Limitations & Future Work

  • Experiments were conducted only on Qwen2.5 (1.5B/3B/Coder/PEFT) across two datasets (GSM8K/MATH-500). Generalization to other model families or tasks (Agent, dialogue) remains unverified.
  • The tradeoff where stronger models occasionally lose performance while weaker ones gain lacks a theoretical framework. Without incentive alignment, nodes with stronger models might lack motivation to join a decentralized swarm.
  • The threshold \(g=50\) is a fixed constant, though ablations suggest it should vary by size/stage.
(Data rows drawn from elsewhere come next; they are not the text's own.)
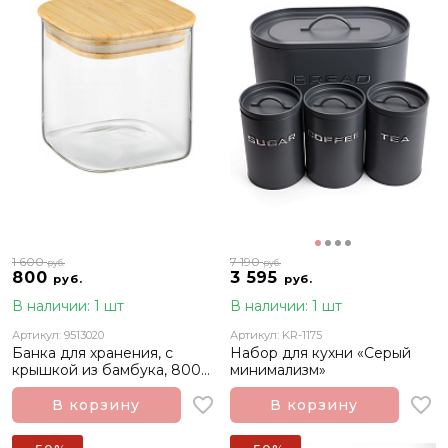
1 600
7 190
руб.
руб.
800
3 595
руб.
руб.
В наличии: 1 шт
В наличии: 1 шт
Артикул: 9513020
Артикул: KR-1175
Банка для хранения, с
Набор для кухни «Серый
крышкой из бамбука, 800
минимализм»
мл
В корзину
В корзину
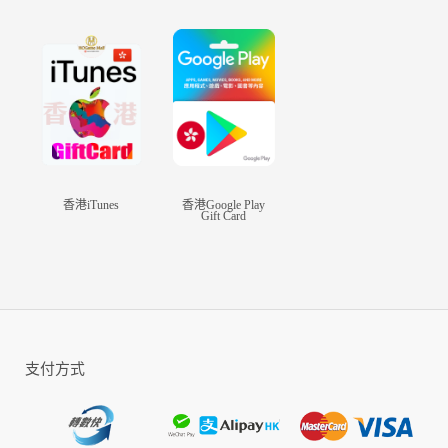
香港iTunes
香港Google Play
Gift Card
支付方式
An automatic scheduling policy is missing.
  • KL estimation \(\mathcal{D}_{KL}(\pi_\theta\Vert\pi_{\theta_{gen}})\) uses per-sequence values which might be sensitive to generation length.
  • Lack of wall-clock speed benchmarks: The true benefit of decentralized compute is wall-clock time reduction via heterogeneous resources, but throughput comparisons were not provided.
  • vs. yao2025efficient_rl_offpolicy (TIS): Original TIS targeted small off-policy drift between generator and trainer; this work extends it to large gaps between different models and identifies the necessity of filtering.
  • vs. DeepSeek-v3 / HTTT Filtering: While they used filtering for single-model stability, this work uses it as a stabilizer for heterogeneous collaboration.
  • vs. Distributed GRPO (LlamaRL, etc.): These frameworks assume homogeneity. This is the first work to systematically address "distributional heterogeneity" in model size, expertise, and parameters.
  • vs. PEFT Tuning: Traditional LoRA+GRPO is typically isolated. This work shows that training LoRA with full-parameter off-policy samples boosts the final capacity of the PEFT model.

Rating

  • Novelty: ⭐⭐⭐⭐ (Combination of TIS, filtering, and vertical decentralization to solve heterogeneous collapse).
  • Experimental Thoroughness: ⭐⭐⭐ (Covers three types of heterogeneity but limited to Qwen2.5/Math).
  • Writing Quality: ⭐⭐⭐⭐ (Clear chain of logic in model development).
  • Value: ⭐⭐⭐⭐ (A practical, minimum viable recipe for decentralized LLM post-training).